(Adds detail about Paulson's firm, adds Viacom share performance compared to media index)
April 11 (Reuters) - Paulson & Co, the hedge fund firm led by billionaire investor John Paulson, has taken a stake in Viacom Inc as the U.S. media company has started to turn around its business, Paulson told Reuters in an interview.
Over the past few months, Paulson has bought 3.7 million nonvoting shares of Viacom, which he said on Tuesday has begun to show positive results under a plan overseen by Chief Executive Bob Bakish after years of declining advertising and viewership.
"We are very impressed with the turnaround," Paulson said. "It is starting to look attractive."

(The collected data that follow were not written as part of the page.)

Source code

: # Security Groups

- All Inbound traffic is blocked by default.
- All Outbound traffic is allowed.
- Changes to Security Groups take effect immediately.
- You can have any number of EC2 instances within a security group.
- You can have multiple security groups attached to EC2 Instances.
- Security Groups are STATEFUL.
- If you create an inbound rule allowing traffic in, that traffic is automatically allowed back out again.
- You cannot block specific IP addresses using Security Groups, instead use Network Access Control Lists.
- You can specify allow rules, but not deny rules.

Paulson & Co surged to fame a decade ago when a winning bet against the overheated housing market helped the New York-based firm pull in billions in new money to manage roughly $38 billion at its peak. The firm's assets have since shrunk to around $9 billion.
Paulson said he began buying shares of Viacom before the company began re-exploring a merger with CBS Corp, whose shares he does not own.
CBS and Viacom, both of which are controlled by media moguls Shari and Sumner Redstone, began exploring a merger in February. The companies are negotiating the price of a deal, which is expected to be all-stock, and who will run the combined company, sources have told Reuters.
A merger of CBS, which owns its broadcast network and premier channel Showtime, and Viacom, the owner of Paramount Pictures and such networks as Comedy Central and MTV, would give the company scale at a time when many competitors are merging, Paulson said.
Paulson said he has been impressed with Bakish's focus on deals with online streaming services and mobile deals.
Viacom recently announced a deal with Telefónica SA in Latin America to give its mobile subscribers access to Viacom's networks and shows.
Paulson also noted improvements at Paramount Pictures under its new head, Jim Gianopulos. The studio's horror movie "The Quiet Place," which opened last weekend, was No. 1 at the box office, garnering $50 million in ticket sales in the United States and Canada.
Paulson estimated that a combined CBS/Viacom could realize more than $1 billion in synergies, adding that he hoped the two companies can agree on a management structure that includes CBS CEO Leslie Moonves and Bakish.
Despite Bakish's efforts, Viacom's shares are down 12 percent since he took over. The Dow Jones U.S. Media Index is down around 1 percent for the same period.